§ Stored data
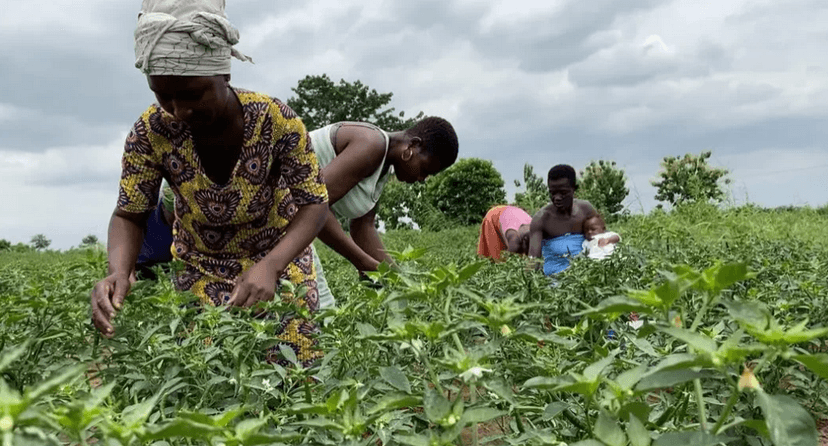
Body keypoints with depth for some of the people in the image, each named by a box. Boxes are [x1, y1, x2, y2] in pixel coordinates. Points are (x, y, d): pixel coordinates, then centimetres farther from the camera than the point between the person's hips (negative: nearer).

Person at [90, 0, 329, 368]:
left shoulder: (276, 120, -27)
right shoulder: (151, 132, -22)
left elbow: (313, 204, -20)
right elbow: (129, 216, -12)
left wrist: (269, 266, -37)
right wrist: (119, 272, -34)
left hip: (278, 256, -1)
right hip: (200, 265, 1)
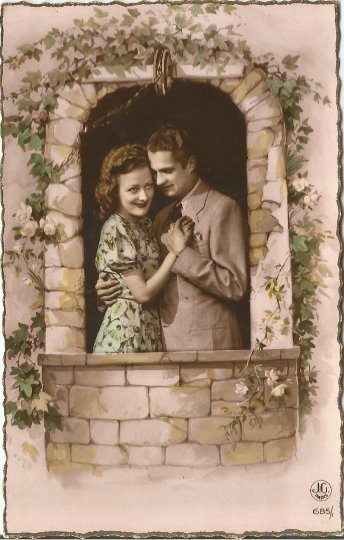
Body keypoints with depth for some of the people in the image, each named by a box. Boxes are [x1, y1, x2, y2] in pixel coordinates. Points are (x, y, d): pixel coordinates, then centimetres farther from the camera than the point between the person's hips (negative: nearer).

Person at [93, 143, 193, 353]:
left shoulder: (144, 223, 7)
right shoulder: (115, 229, -16)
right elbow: (143, 293, -17)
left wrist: (176, 239, 1)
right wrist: (176, 250, -15)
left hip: (150, 329, 8)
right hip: (126, 330, -8)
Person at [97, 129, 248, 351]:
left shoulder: (222, 208, -7)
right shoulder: (163, 218, 15)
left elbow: (235, 286, -14)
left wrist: (182, 254, -16)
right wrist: (111, 288, 0)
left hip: (207, 342, -6)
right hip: (166, 341, 6)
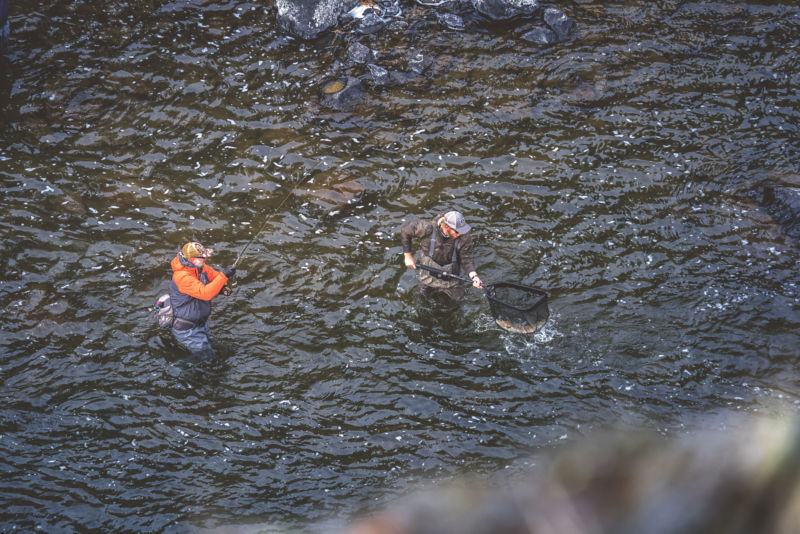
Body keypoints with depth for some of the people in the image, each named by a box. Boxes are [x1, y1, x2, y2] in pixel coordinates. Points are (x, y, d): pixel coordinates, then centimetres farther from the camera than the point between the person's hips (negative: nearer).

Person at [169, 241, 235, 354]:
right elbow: (205, 293, -38)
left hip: (202, 323, 9)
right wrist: (224, 275, -40)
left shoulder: (200, 267, -4)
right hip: (187, 330, -9)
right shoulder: (182, 276, -30)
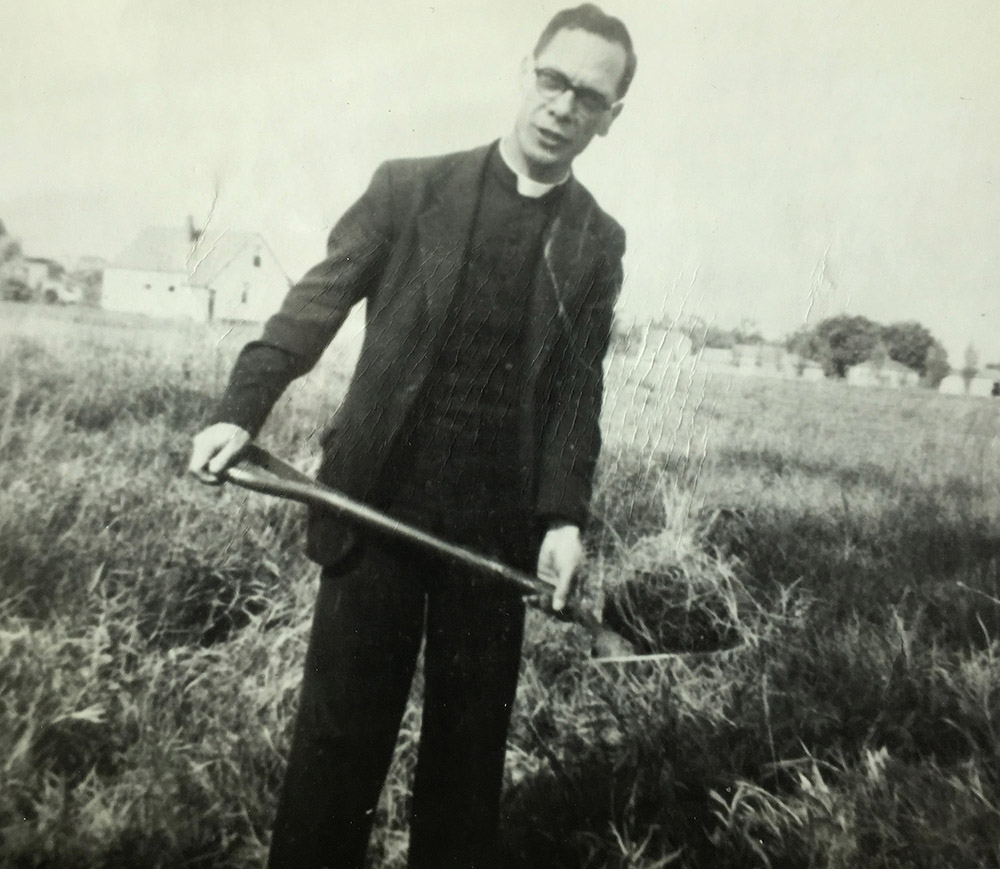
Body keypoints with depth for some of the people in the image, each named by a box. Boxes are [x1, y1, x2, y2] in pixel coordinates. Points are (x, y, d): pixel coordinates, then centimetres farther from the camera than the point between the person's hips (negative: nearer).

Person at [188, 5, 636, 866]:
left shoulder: (597, 242, 8)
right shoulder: (410, 187, 3)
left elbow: (578, 390, 4)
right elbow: (316, 303, 0)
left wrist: (565, 514, -6)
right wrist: (241, 409, -14)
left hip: (496, 524, 2)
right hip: (378, 503, -1)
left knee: (470, 734, 13)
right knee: (340, 728, 7)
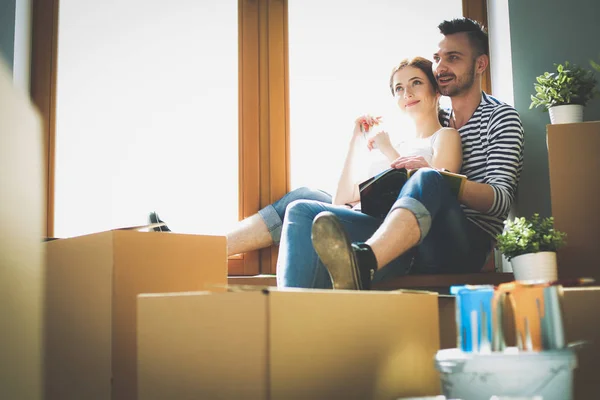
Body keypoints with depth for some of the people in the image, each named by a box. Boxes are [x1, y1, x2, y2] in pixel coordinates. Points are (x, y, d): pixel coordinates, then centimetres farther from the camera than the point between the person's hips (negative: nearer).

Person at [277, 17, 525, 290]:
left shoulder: (500, 117, 8)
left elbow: (501, 200, -9)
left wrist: (435, 175, -22)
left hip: (468, 245, -6)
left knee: (427, 180, -38)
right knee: (303, 212, -8)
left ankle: (362, 262, -63)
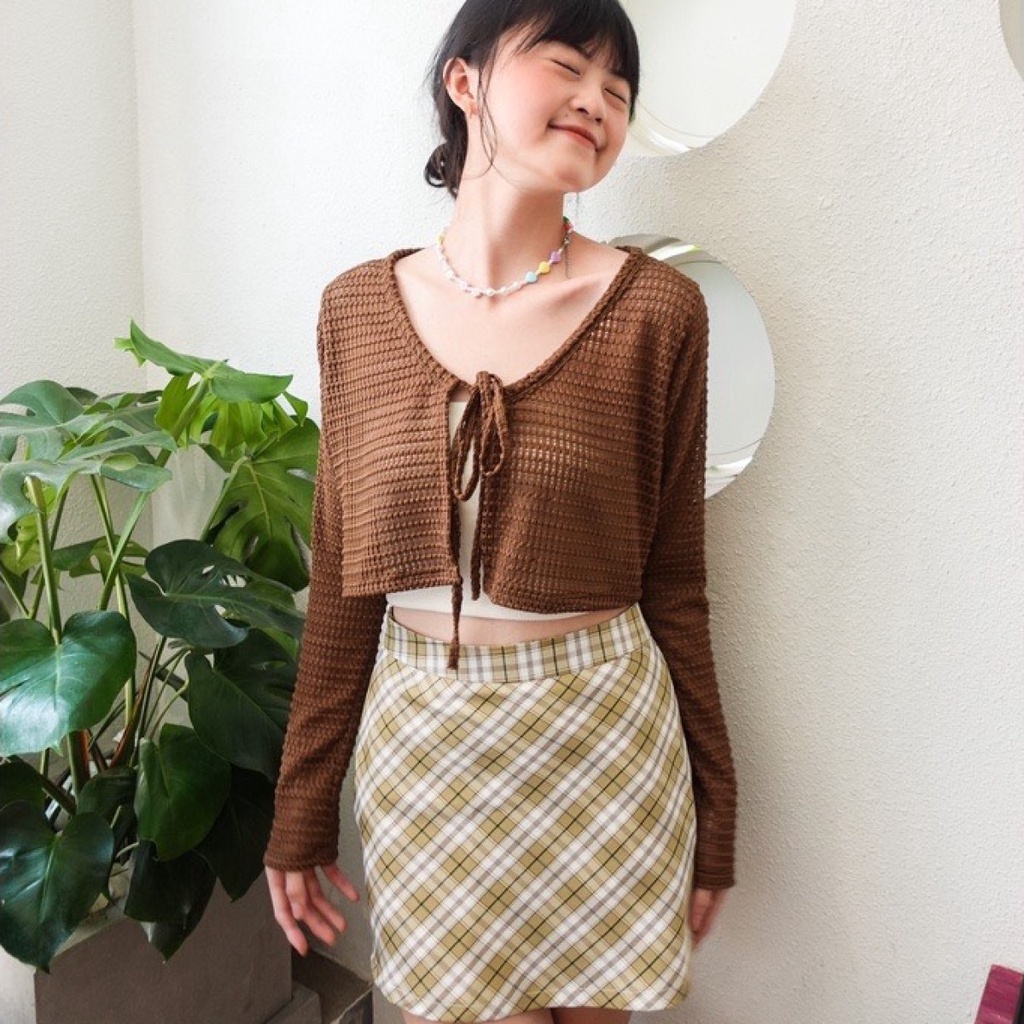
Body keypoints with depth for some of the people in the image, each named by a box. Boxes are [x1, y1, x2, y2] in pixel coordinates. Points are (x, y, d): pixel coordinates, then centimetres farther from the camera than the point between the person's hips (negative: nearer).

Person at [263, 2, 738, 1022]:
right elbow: (342, 584, 2)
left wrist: (712, 820, 4)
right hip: (416, 736, 2)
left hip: (601, 737, -1)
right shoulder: (358, 306, -2)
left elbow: (672, 582, -2)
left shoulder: (656, 307, -7)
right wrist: (300, 812, 6)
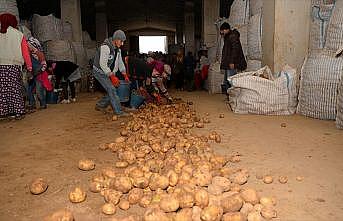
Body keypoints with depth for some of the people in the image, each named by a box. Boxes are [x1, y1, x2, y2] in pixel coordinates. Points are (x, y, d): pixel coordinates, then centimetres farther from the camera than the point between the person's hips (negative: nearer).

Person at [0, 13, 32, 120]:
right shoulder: (19, 35, 6)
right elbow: (25, 52, 4)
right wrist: (29, 66, 8)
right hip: (14, 65, 0)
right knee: (15, 88, 4)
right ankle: (18, 112, 2)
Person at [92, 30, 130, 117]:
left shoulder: (118, 49, 4)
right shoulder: (105, 47, -24)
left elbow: (120, 62, 13)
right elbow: (102, 64, -28)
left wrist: (124, 74, 4)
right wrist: (112, 76, -29)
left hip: (109, 72, 9)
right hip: (100, 71, -9)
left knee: (113, 90, 5)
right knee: (112, 90, -14)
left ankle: (100, 105, 22)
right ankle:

§ How to complete this task
The pictures stay out; copy the rest of the data word for word.

§ Task response
Body keypoints with depth for some of the people in the image, each named by a box. Boxes are [x1, y1, x2, y2] in pixel coordinates. Points are (x, y, d): pixel coordinates, then centimetres farther from the camera than the point between the person's hips (negative: nearer).

Person at [90, 0, 329, 368]:
left shoulder: (276, 120, -27)
right shoulder: (151, 132, -22)
left elbow: (313, 204, -20)
right elbow: (129, 216, -12)
left wrist: (269, 266, -37)
right wrist: (119, 272, -34)
left hip: (278, 256, -1)
right hip: (200, 265, 1)
Body keypoints with depth for some of the people in the image, each named by a box. Boxes are [x1, y1, x2, y2] in pixel coordinates. Points are (x, y, d): pixel coordinates, then centimetres farther from the camera than the point between the person's hips (negative: nearer).

Person at [93, 143, 193, 353]:
left shoulder: (144, 223, 7)
right shoulder: (115, 229, -16)
right elbow: (143, 293, -17)
left wrist: (176, 239, 1)
right wrist: (176, 250, -15)
left hip: (150, 329, 8)
right hip: (126, 330, -8)
Person at [97, 129, 248, 351]:
left shoulder: (222, 208, -7)
right shoulder: (163, 218, 15)
left elbow: (235, 286, -14)
left wrist: (182, 254, -16)
right wrist: (111, 288, 0)
left hip: (207, 342, -6)
right hip: (166, 341, 6)
Body keypoints with depth for some of the people in the image, each named by a box. Boxes are [x1, y1, x2, y2] in pixel coordinates. Points are (x, y, d): pixel coordinates, then centimetres farther from the camera than the point between the person's hips (negative: nearer).

Person at [169, 241, 235, 354]:
right elbow: (205, 293, -38)
left hip: (202, 323, 9)
right wrist: (224, 275, -40)
left shoulder: (200, 267, -4)
right hip: (187, 330, -9)
right shoulder: (182, 276, -30)
Body keypoints with depth for some of the people in the image, each named by a box. Boxes are [x1, y1, x2, y2] in pixel coordinates. Points are (x, y, d): pixel coordinates, then centimetres farther from the camera than the point between the person's hips (negative: nearer).

Person at [188, 5, 636, 866]:
left shoulder: (597, 242, 8)
right shoulder: (410, 187, 3)
left elbow: (578, 390, 4)
right elbow: (316, 303, 0)
left wrist: (565, 514, -6)
right wrist: (241, 409, -14)
left hip: (496, 524, 2)
right hip: (378, 503, -1)
left knee: (470, 734, 13)
right knee: (340, 728, 7)
Body keypoints with depth for some of the people in the image, each named by a box. Boxes are [x1, y1, x2, y2] in pixel coordinates. Points are (x, y, d): pixel coordinates, then centimetres farther from the camera than the point between the person's hips (negative: nearer).

Person at [277, 17, 525, 290]:
left shoulder: (500, 117, 8)
left elbow: (501, 200, -9)
left wrist: (435, 175, -22)
left hip: (468, 245, -6)
left knee: (427, 180, -38)
right knee: (303, 212, -8)
left ankle: (362, 262, -63)
Body keypoints with depth for some of the people in the image, each named by a box. Boxes are [x1, y1, x2, y2] in pixel coordinates. Points are (x, y, d): pixel coordinates, then centimetres farther from the camera than the point between the person's hips (negative: nearer).

Person at [263, 2, 738, 1022]:
right elbow: (342, 584, 2)
left wrist: (712, 820, 4)
right hip: (416, 736, 2)
left hip: (601, 737, -1)
right shoulder: (358, 306, -2)
left elbow: (672, 582, -2)
left shoulder: (656, 307, -7)
right wrist: (300, 812, 6)
Body keypoints with depth for some of the people in the image, each named by a box. Boxes are [x1, y1, x2, y2] in pixel coordinates. Points are (x, y, d): pixel coordinates, then centimetres farther from the camera than the point between the person's hips (negative: nearer).

Person at [0, 13, 32, 120]:
right shoulder: (19, 35, 6)
right elbow: (25, 52, 4)
right wrist: (29, 66, 8)
right hip: (14, 65, 0)
right knee: (15, 88, 4)
right ankle: (18, 112, 2)
Person at [92, 30, 130, 117]:
left shoulder: (118, 49, 4)
right shoulder: (105, 47, -24)
left elbow: (120, 62, 13)
right elbow: (102, 64, -28)
left wrist: (124, 74, 4)
right wrist: (112, 76, -29)
left hip: (109, 72, 9)
right hip: (100, 71, -9)
left knee: (113, 90, 5)
right knee: (112, 90, -14)
left ankle: (100, 105, 22)
right ankle:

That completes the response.